— YOUR TASKS —
**1.** In the post on Ezekiel's scroll of lamentations, reproduce word for word the part that opens with "Revelation 10 and" and closes with "shall be feared.".
**2.** Carry on writing the post on Ezekiel's scroll of lamentations, picking up after its final sentence.

— SOURCE DOCUMENT —
“Lamentations, Dirges, and Cries of Grief”   1 comment


Above:  Part of My Biblical Library, November 22, 2013

Image Source = Kenneth Randolph Taylor


The Collect:

Almighty God, your Son came into the world to free us

from all sin and death.  Breathe upon us the power

of your Spirit, that we may be raised to new life in Christ

and serve you in righteousness all our days,  through Jesus Christ,

our Savior and Lord, who lives  and reigns with you and the

Holy Spirit, one God, now and forever.  Amen.

Evangelical Lutheran Worship (2006), page 28


The Assigned Readings:

Ezekiel 1:1-3; 2:8-3:3 (26th Day)

Ezekiel 33:10-16 (27th Day)

Psalm 130 (Both Days)

Revelation 10:1-11 (26th Day)

Revelation 11:15-19 (27th Day)


Some Related Posts:

Ezekiel 1, 2, and 3:





Ezekiel 33:


Revelation 10 and 11:





If you, Lord, were to mark what is done amiss,

O Lord, who could stand?

But there is forgiveness with you,

so that you shall be feared.

–Psalm 130:2-3, Common Worship (2000)


When I looked, there was a hand stretched out to me, holding a scroll.  He unrolled it in front of me; it was written on, front and back; and on it was written, “Lamentations, dirges, and cries of grief.”

–Ezekiel 2:10, The New Jerusalem Bible (1985)


Revelation 10 borrows a motif—eating a scroll of judgment—from Ezekiel 3.  The scroll, in Ezekiel 3:3, tastes as sweet as honey.  It is also as sweet as honey in the mouth in Revelation 10, where one reads another detail:  the scroll is bitter in the stomach.

I am blessed to have a well-stocked biblical library—acquired mostly at thrift stores, by the way.  Germane volumes from said library inform this post greatly.  William Barclay writes:

A message of God may be to a servant at once a sweet and bitter thing.  It is sweet because it is a great thing to be chosen as the messenger of God; but the message itself may be a foretelling of doom and, therefore a bitter thing.

Rows excerpted from a collection

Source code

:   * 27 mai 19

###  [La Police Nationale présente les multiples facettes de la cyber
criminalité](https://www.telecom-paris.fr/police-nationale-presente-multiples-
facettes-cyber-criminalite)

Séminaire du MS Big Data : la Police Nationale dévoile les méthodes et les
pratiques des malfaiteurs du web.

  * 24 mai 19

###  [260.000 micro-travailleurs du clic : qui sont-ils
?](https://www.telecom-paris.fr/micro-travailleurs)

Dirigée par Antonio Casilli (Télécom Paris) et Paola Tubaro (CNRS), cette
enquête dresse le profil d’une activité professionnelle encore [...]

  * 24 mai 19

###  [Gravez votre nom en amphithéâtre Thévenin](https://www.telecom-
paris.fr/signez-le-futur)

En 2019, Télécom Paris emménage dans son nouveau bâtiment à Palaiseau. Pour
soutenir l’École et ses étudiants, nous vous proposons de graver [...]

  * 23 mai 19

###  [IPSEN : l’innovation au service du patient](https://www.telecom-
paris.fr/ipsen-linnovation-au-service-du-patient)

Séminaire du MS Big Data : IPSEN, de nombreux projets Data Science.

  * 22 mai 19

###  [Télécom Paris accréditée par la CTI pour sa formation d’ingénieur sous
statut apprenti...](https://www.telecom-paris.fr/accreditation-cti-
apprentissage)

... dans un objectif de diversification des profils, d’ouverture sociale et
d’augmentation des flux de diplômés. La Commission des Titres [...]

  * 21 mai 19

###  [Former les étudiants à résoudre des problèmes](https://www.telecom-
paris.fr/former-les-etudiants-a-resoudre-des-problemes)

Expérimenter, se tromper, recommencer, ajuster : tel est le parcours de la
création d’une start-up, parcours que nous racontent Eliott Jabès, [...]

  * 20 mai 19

— OUTPUTS FOR THE TASKS —
**1.**
Revelation 10 and 11:





If you, Lord, were to mark what is done amiss,

O Lord, who could stand?

But there is forgiveness with you,

so that you shall be feared.

**2.**
The Revelation of John, Volume 2 (Philadelphia, PA:  Westminster Press, 1976), page 57

Ernest Lee Stoffel offers this analysis:

The word of Christ is certainly a word of forgiveness of sins.  This is “sweet.”  But what about the “bitter,” the judgment?  I have always felt that the gospel of Christ stands also in judgment, that it stands against whatever violates the love of God in the affairs of nations, in their treatment of people.

The Dragon Bound:  The Revelation Speaks to Our Time (Atlanta, GA:  John Knox Press, 1981), page 62

And Carl G. Howie writes:

Ezekiel obediently consumed the message of God so that it became part of him.

The Layman’s Bible Commentary, Volume 13 (Richmond, VA:  John Knox Press, 1961), page 23

Yes, judgment and mercy coexist in God.  I have affirmed this in writing in blog post many times.  But repenting—changing one’s mind, turning around—can stave off divine judgment.  Hence the pronouncement by God can lead to a positive result for the target.  This is not merely an individualistic matter.  No, it is also a social message, one which Hebrew prophets proclaimed.  If one a messenger of God, the result of repentance is “sweet” indeed, but the “bitter” will also occur.

“The world,” in the biblical sense, is not the foe’s playground, something for faithful people to shun and from which to hide.  No, it is our community, for which all of us are responsible.  May we therefore engage it constructively, shining brightly with the light of Christ and challenging it to transform for the better.  We stand on the shoulders of moral giants who did this in their times and places, confronting sins ranging from unjust wars to chattel slavery to racial segregation.  Will we content ourselves to speak of these men and women in respectful tones or will we dare to play our parts?






Adapted from this post:




One response to ““Lamentations, Dirges, and Cries of Grief”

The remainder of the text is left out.